What is expected: Reproduce the lines of the listing word for word, from its very beginning through the line containing "Altri clienti hanno scelto anche", including that line. Leave out the pictures.

Page images and the text read from them:
################
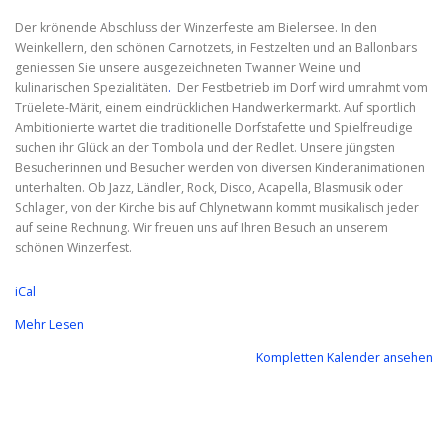
Der krönende Abschluss der Winzerfeste am Bielersee. In den
Weinkellern, den schönen Carnotzets, in Festzelten und an Ballonbars
geniessen Sie unsere ausgezeichneten Twanner Weine und
kulinarischen Spezialitäten
.
Der Festbetrieb im Dorf wird umrahmt vom
Trüelete-Märit, einem eindrücklichen Handwerkermarkt. Auf sportlich
Ambitionierte wartet die traditionelle Dorfstafette und Spielfreudige
suchen ihr Glück an der Tombola und der Redlet. Unsere jüngsten
Besucherinnen und Besucher werden von diversen Kinderanimationen
unterhalten. Ob Jazz, Ländler, Rock, Disco, Acapella, Blasmusik oder
Schlager, von der Kirche bis auf Chlynetwann kommt musikalisch jeder
auf seine Rechnung. Wir freuen uns auf Ihren Besuch an unserem
schönen Winzerfest.
iCal
Mehr Lesen
Kompletten Kalender ansehen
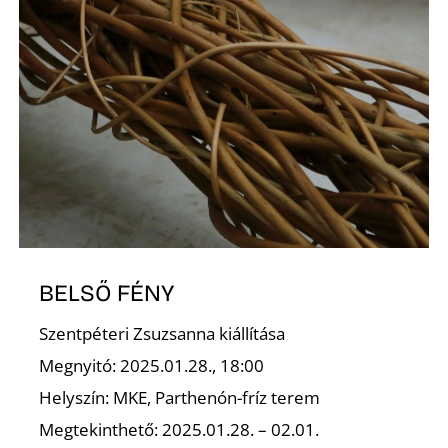
BELSŐ FÉNY
Szentpéteri Zsuzsanna kiállítása
Megnyitó: 2025.01.28., 18:00
Helyszín: MKE, Parthenón-fríz terem
Megtekinthető: 2025.01.28. – 02.01.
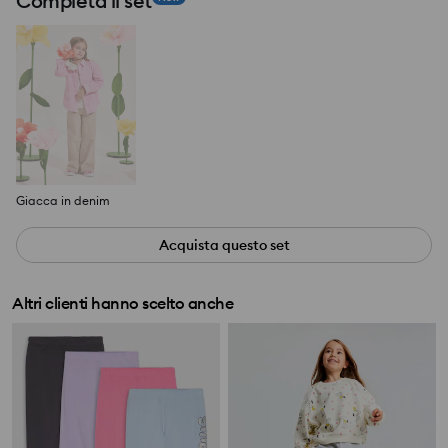
Completa il set
Giacca in denim
Acquista questo set
Altri clienti hanno scelto anche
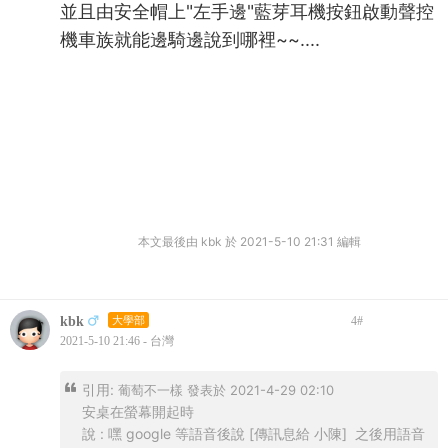
並且由安全帽上"左手邊"藍芽耳機按鈕啟動聲控
機車族就能邊騎邊說到哪裡~~....
本文最後由 kbk 於 2021-5-10 21:31 編輯
kbk
大學部
4
#
2021-5-10 21:46 - 台灣
引用:
葡萄不一樣 發表於 2021-4-29 02:10
安桌在螢幕開起時
說 : 嘿 google 等語音後說 [傳訊息給 小陳] 之後用語音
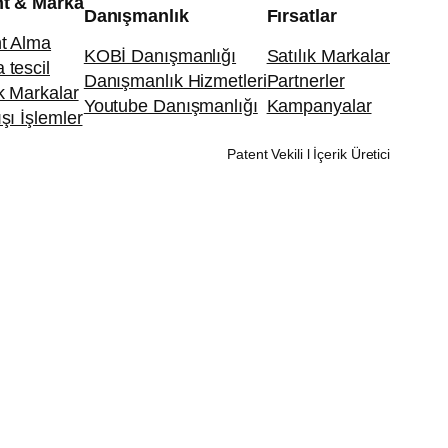
nt & Marka
Danışmanlık
Fırsatlar
t Alma
KOBİ Danışmanlığı
Satılık Markalar
 tescil
Danışmanlık Hizmetleri
Partnerler
ık Markalar
Youtube Danışmanlığı
Kampanyalar
ışı İşlemler
Patent Vekili l İçerik Üretici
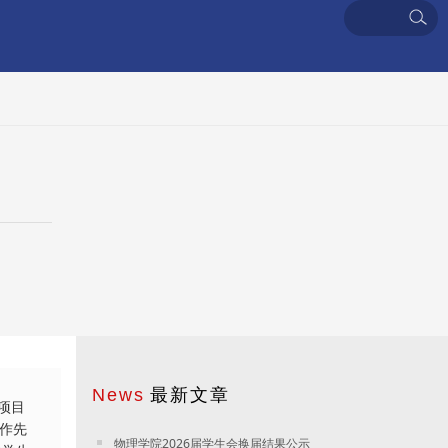
最新文章
项目
工作先
物理学院2026届学生会换届结果公示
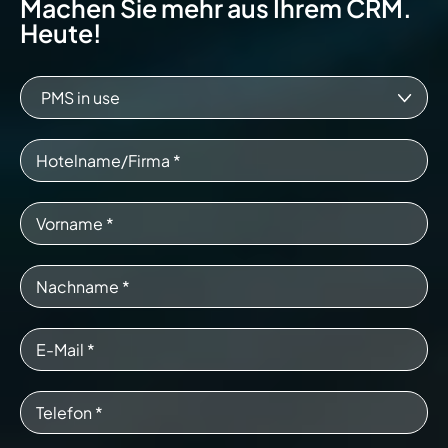
Machen Sie mehr aus Ihrem CRM.
Heute!
PMS in use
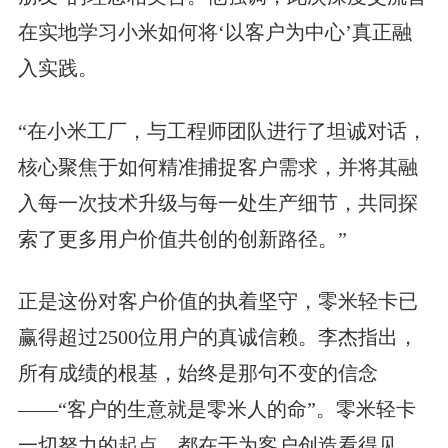
在实地学习小米如何将‘以客户为中心’真正融
入实践。
“在小米工厂，与工程师团队进行了坦诚对话，
核心聚焦于如何精准捕捉客户需求，并将其融
入每一次技术升级与每一处生产细节，共同探
索了更多用户价值共创的创新路径。”
正是这份对客户价值的执着坚守，零米轻卡已
赢得超过2500位用户的真诚信赖。李杰指出，
所有成绩的根基，始终是那句不变的信念
——“客户的生意就是零米人的命”。零米轻卡
一切努力的起点，都在于为客户创造看得见、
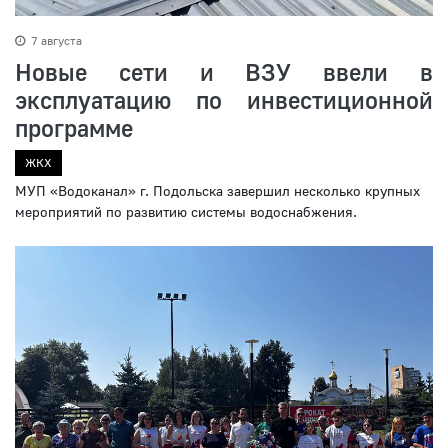
7 августа
Новые сети и ВЗУ ввели в
эксплуатацию по инвестиционной
программе
ЖКХ
МУП «Водоканал» г. Подольска завершил несколько крупных
мероприятий по развитию системы водоснабжения.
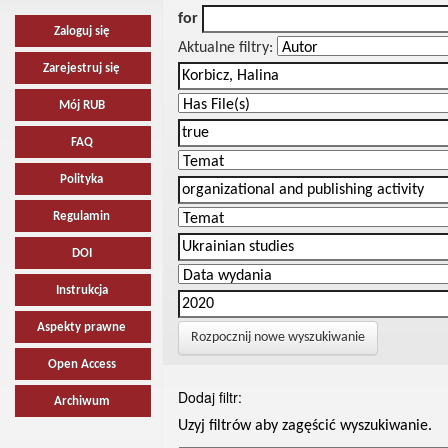
for
Zaloguj się
Aktualne filtry:
Zarejestruj się
Mój RUB
FAQ
Polityka
Regulamin
DOI
Instrukcja
Aspekty prawne
Rozpocznij nowe wyszukiwanie
Open Access
Dodaj filtr:
Archiwum
Uzyj filtrów aby zagęścić wyszukiwanie.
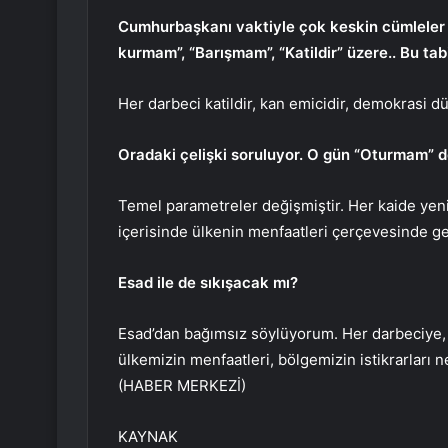
Cumhurbaşkanı vaktiyle çok keskin cümleler 
kurmam”, “Barışmam”, “Katildir” üzere.. Bu tab
Her darbeci katildir, kan emicidir, demokrasi
Oradaki çelişki soruluyor. O gün “Oturmam” de
Temel parametreler değişmiştir. Her kaide yeni
içerisinde ülkenin menfaatleri çerçevesinde g
Esad ile de sıkışacak mı?
Esad’dan bağımsız söylüyorum. Her darbeciye, h
ülkemizin menfaatleri, bölgemizin istikrarları
(HABER MERKEZİ)
KAYNAK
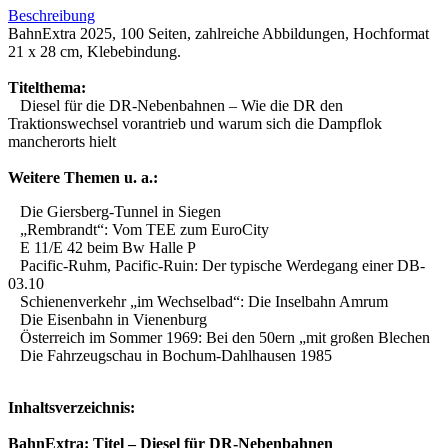
Beschreibung
BahnExtra 2025, 100 Seiten, zahlreiche Abbildungen, Hochformat
21 x 28 cm, Klebebindung.
Titelthema:
Diesel für die DR-Nebenbahnen – Wie die DR den
Traktionswechsel vorantrieb und warum sich die Dampflok
mancherorts hielt
Weitere Themen u. a.:
Die Giersberg-Tunnel in Siegen
„Rembrandt“: Vom TEE zum EuroCity
E 11/E 42 beim Bw Halle P
Pacific-Ruhm, Pacific-Ruin: Der typische Werdegang einer DB-
03.10
Schienenverkehr „im Wechselbad“: Die Inselbahn Amrum
Die Eisenbahn in Vienenburg
Österreich im Sommer 1969: Bei den 50ern „mit großen Blechen
Die Fahrzeugschau in Bochum-Dahlhausen 1985
Inhaltsverzeichnis:
BahnExtra: Titel –
Diesel für DR-Nebenbahnen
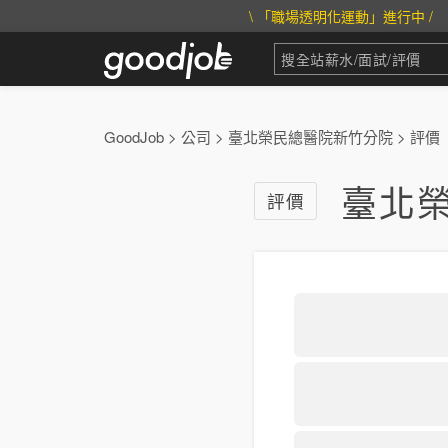
\ 「職場透明化運動」進行中 /
GoodJob
>
公司
>
臺北榮民總醫院新竹分院
>
評價
臺北
評價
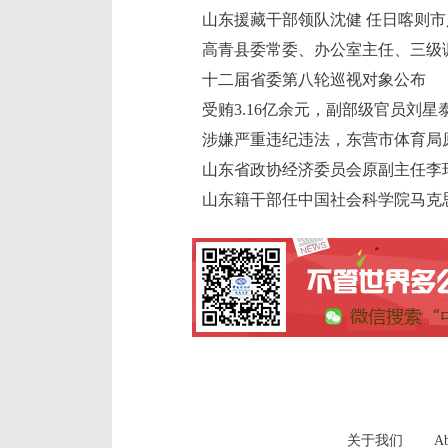
山东援藏干部领队沈健 任日喀则
高青县委常委、办公室主任、三级
十二届省委第八轮巡视对象公布
受贿3.16亿余元，副部级官员刘
涉嫌严重违纪违法，东营市体育局
山东省政协经济委员会原副主任李
山东籍干部任中国社会科学院马克
关于我们
Ab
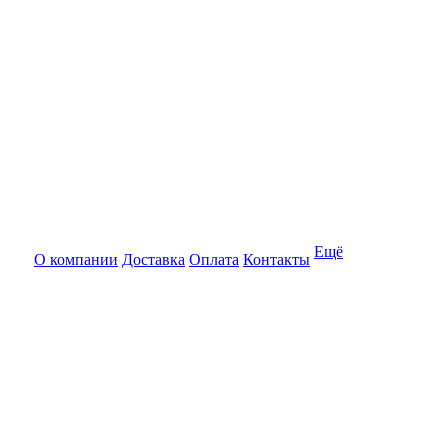
Ещё
О компании
Доставка
Оплата
Контакты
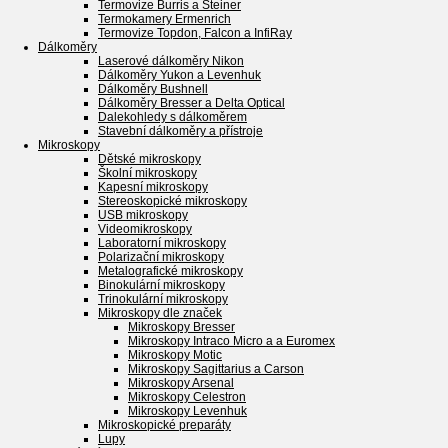
Termovize Burris a Steiner
Termokamery Ermenrich
Termovize Topdon, Falcon a InfiRay
Dálkoměry
Laserové dálkoměry Nikon
Dálkoměry Yukon a Levenhuk
Dálkoměry Bushnell
Dálkoměry Bresser a Delta Optical
Dalekohledy s dálkoměrem
Stavební dálkoměry a přístroje
Mikroskopy
Dětské mikroskopy
Školní mikroskopy
Kapesní mikroskopy
Stereoskopické mikroskopy
USB mikroskopy
Videomikroskopy
Laboratorní mikroskopy
Polarizační mikroskopy
Metalografické mikroskopy
Binokulární mikroskopy
Trinokulární mikroskopy
Mikroskopy dle značek
Mikroskopy Bresser
Mikroskopy Intraco Micro a a Euromex
Mikroskopy Motic
Mikroskopy Sagittarius a Carson
Mikroskopy Arsenal
Mikroskopy Celestron
Mikroskopy Levenhuk
Mikroskopické preparáty
Lupy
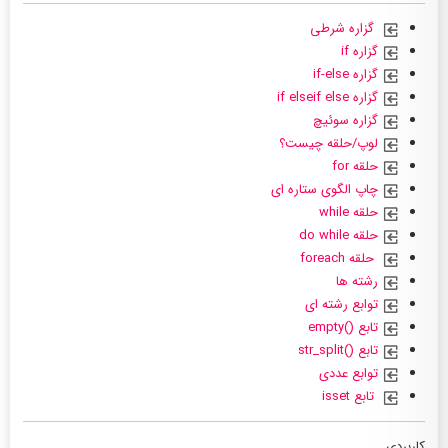
گزاره شرطی
گزاره if
گزاره if-else
گزاره if elseif else
گزاره سوئیچ
لوپ/حلقه چیست؟
حلقه for
چاپ الگوی ستاره ای
حلقه while
حلقه do while
حلقه foreach
رشته ها
توابع رشته ای
تابع ()empty
تابع ()str_split
توابع عددی
تابع isset
کاربردی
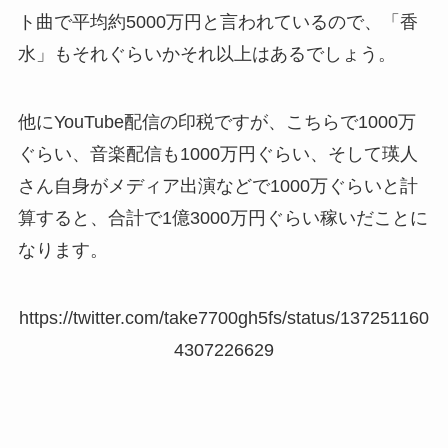
ト曲で平均約5000万円と言われているので、「香
水」もそれぐらいかそれ以上はあるでしょう。
他にYouTube配信の印税ですが、こちらで1000万
ぐらい、音楽配信も1000万円ぐらい、そして瑛人
さん自身がメディア出演などで1000万ぐらいと計
算すると、合計で1億3000万円ぐらい稼いだことに
なります。
https://twitter.com/take7700gh5fs/status/137251160
4307226629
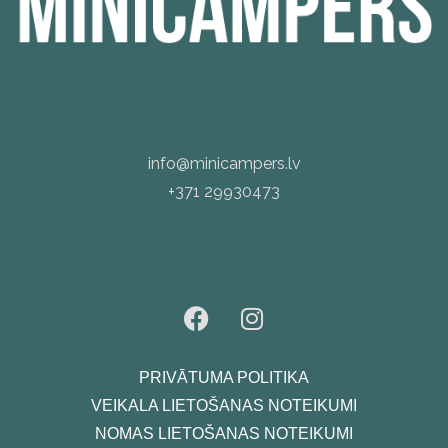
info@minicampers.lv
+371 29930473
PRIVĀTUMA POLITIKA
VEIKALA LIETOŠANAS NOTEIKUMI
NOMAS LIETOŠANAS NOTEIKUMI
################
Result of the task:
Der krönende Abschluss der Winzerfeste am Bielersee. In den
Weinkellern, den schönen Carnotzets, in Festzelten und an Ballonbars
geniessen Sie unsere ausgezeichneten Twanner Weine und
kulinarischen Spezialitäten
.
Der Festbetrieb im Dorf wird umrahmt vom
Trüelete-Märit, einem eindrücklichen Handwerkermarkt. Auf sportlich
Ambitionierte wartet die traditionelle Dorfstafette und Spielfreudige
suchen ihr Glück an der Tombola und der Redlet. Unsere jüngsten
Besucherinnen und Besucher werden von diversen Kinderanimationen
unterhalten. Ob Jazz, Ländler, Rock, Disco, Acapella, Blasmusik oder
Schlager, von der Kirche bis auf Chlynetwann kommt musikalisch jeder
auf seine Rechnung. Wir freuen uns auf Ihren Besuch an unserem
schönen Winzerfest.
iCal
Mehr Lesen
Kompletten Kalender ansehen
BELSŐ FÉNY
Szentpéteri Zsuzsanna kiállítása
Megnyitó: 2025.01.28., 18:00
Helyszín: MKE, Parthenón-fríz terem
Megtekinthető: 2025.01.28. – 02.01.
Completa il set
Giacca in denim
Acquista questo set
Altri clienti hanno scelto anche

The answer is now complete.